Это не предположение. Есть тысячи, сотни тысяч, миллионы людей, прошедших сквозь ужасы допросов, но пусть даже с какой-то «остаточной деформацией» все же сохранивших трезвое сознание и способность отличать добро от зла.
С точки зрения человека нормального в плане психологическом, не испорченного массовыми видами воздействия, нельзя сказать: «Мы перегнули палку в вопросе коллективизации». Любой скажет так, как сказал тот шофер такси:
— Они говорят, разгружайтесь куда хотите. А у нас мешки с мукой. Говорят, если не будете разгружаться, будем стрелять… В этом лесу ваши уже живут… Ну, мы мешки покидали… Покидали, значит, мешки в воду…

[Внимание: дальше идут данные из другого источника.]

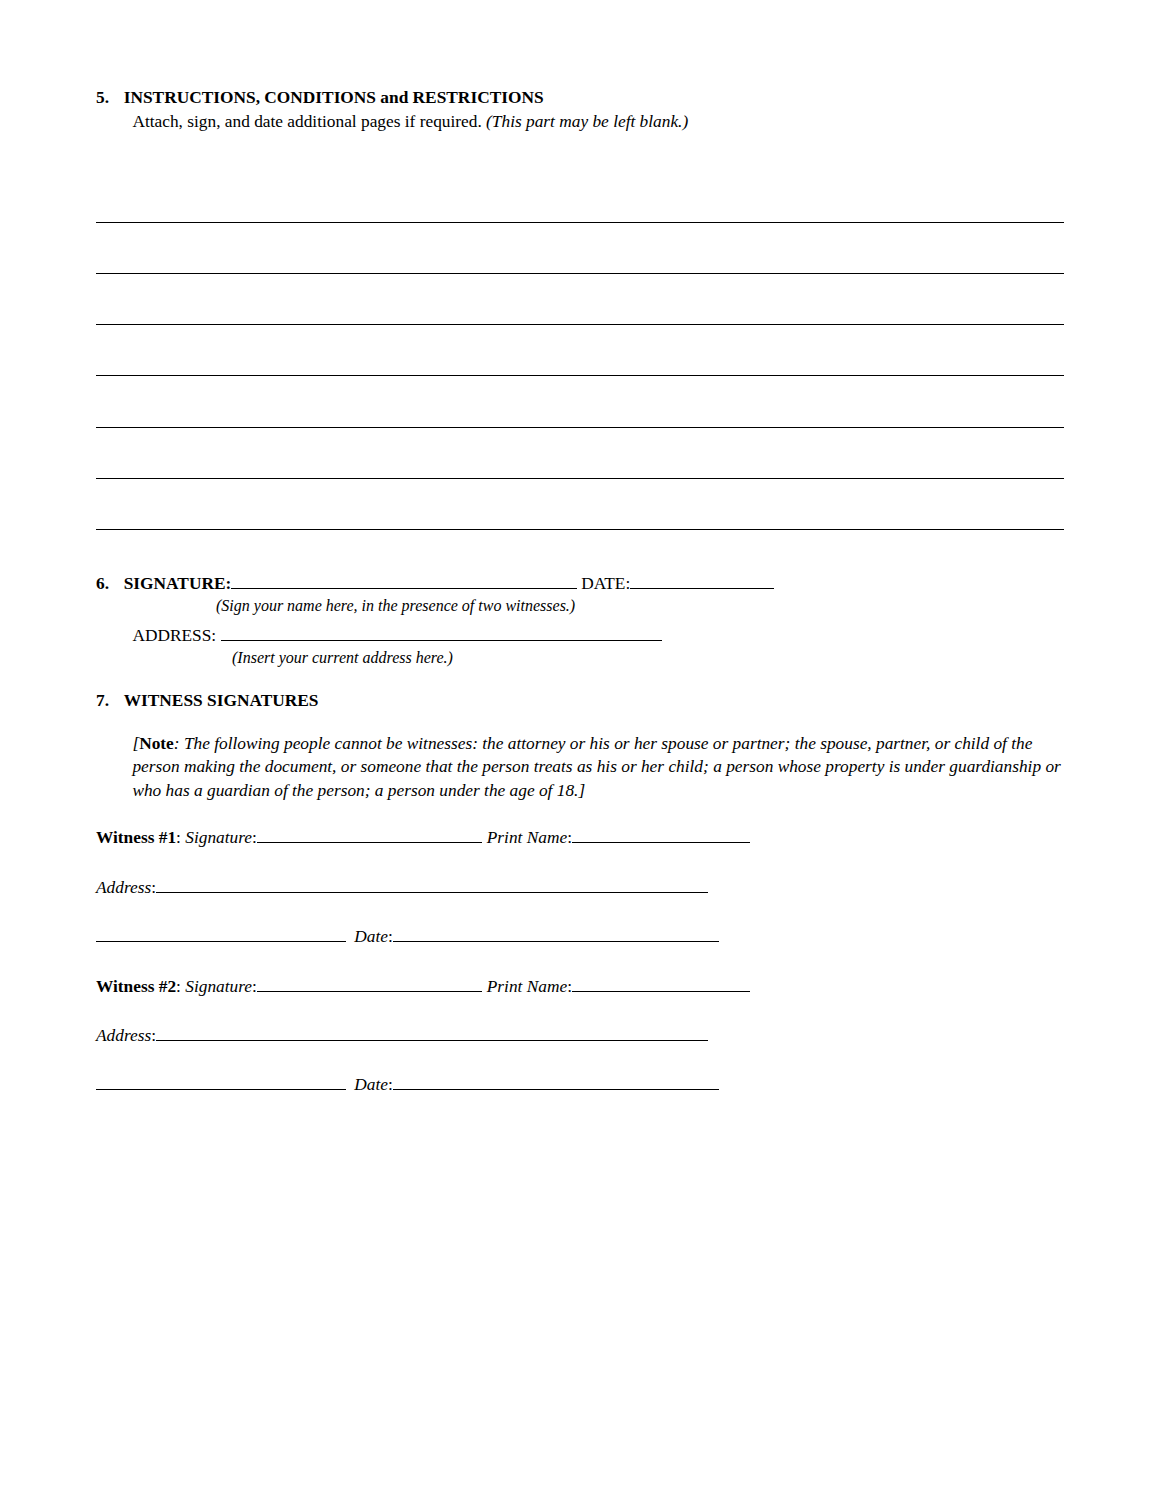5. INSTRUCTIONS, CONDITIONS and RESTRICTIONS
Attach, sign, and date additional pages if required. (This part may be left blank.)
6. SIGNATURE: DATE:
(Sign your name here, in the presence of two witnesses.)
ADDRESS:
(Insert your current address here.)
7. WITNESS SIGNATURES
[Note: The following people cannot be witnesses: the attorney or his or her spouse or partner; the spouse, partner, or child of the person making the document, or someone that the person treats as his or her child; a person whose property is under guardianship or who has a guardian of the person; a person under the age of 18.]
Witness #1: Signature: Print Name:
Address:
Date:
Witness #2: Signature: Print Name:
Address:
Date:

Он не скажет: «Мы накопили такое количество расщепляющихся материалов, которое может уничтожить не только врага, но и…» Он скажет: «Они и атом кинуть могут…»
Для нормального человека деление на «мы» и «они» естественно. Он этого никогда не путал.
Рассказывают, что году в тридцать шестом в очереди за гонораром один старый русский интеллигент, писатель, человек мудрый и саркастический, сказал другому:
— Кажется, скоро они начнут нас сажать.
— Кто это «они» и кого это «нас»? — вмешался третий интеллигент, интеллигент-партиец.
— Прости, — возразил первый. — Я ошибся. Это мы будем сажать нас.
Все они погибли.
Меня удивила фраза в немецком рассказе о начале войны в 1939 году. Один солдат говорит другому:
— Началась война, война, война — они своего добились.
Два немецких солдата говорили о гитлеровской верхушке — «они». Солдатики не путались в употреблении личных местоимений и все-таки воевали шесть лет, по «их» воле. Правда, один из двух стал Генрихом Беллем.
Конечно, не только в личных местоимениях дело, и я не хотел бы вверять свою судьбу тому простому крестьянскому сыну, который, сбежав из тайги, где дети ели кору, работал на «воронке» и с Лубянки возил «их» в Лефортово, в Бутырку и Сухановку. Кого «их» — он не задумывался, ибо жизнь его пошла на лад. Только мать беспокойная. «Я женился, дети у меня, а она все братьев не может простить и жену. Вот, говорит, жену и братьев там бросил. И все нудит и нудит…».
А процесс шел своим чередом. В особой ложе за шторами в это время сидели какие-то люди, желавшие быть неузнанными. Не только Серебрякова говорила это, но будто бы писатель Лев Никулин сам увидел там Сталина. Не очень верю Льву Никулину. Может быть, он поддался версии западных журналистов. Это они утверждали, что они обнаружили не только дым трубочного табака, но и человека, курившего трубку.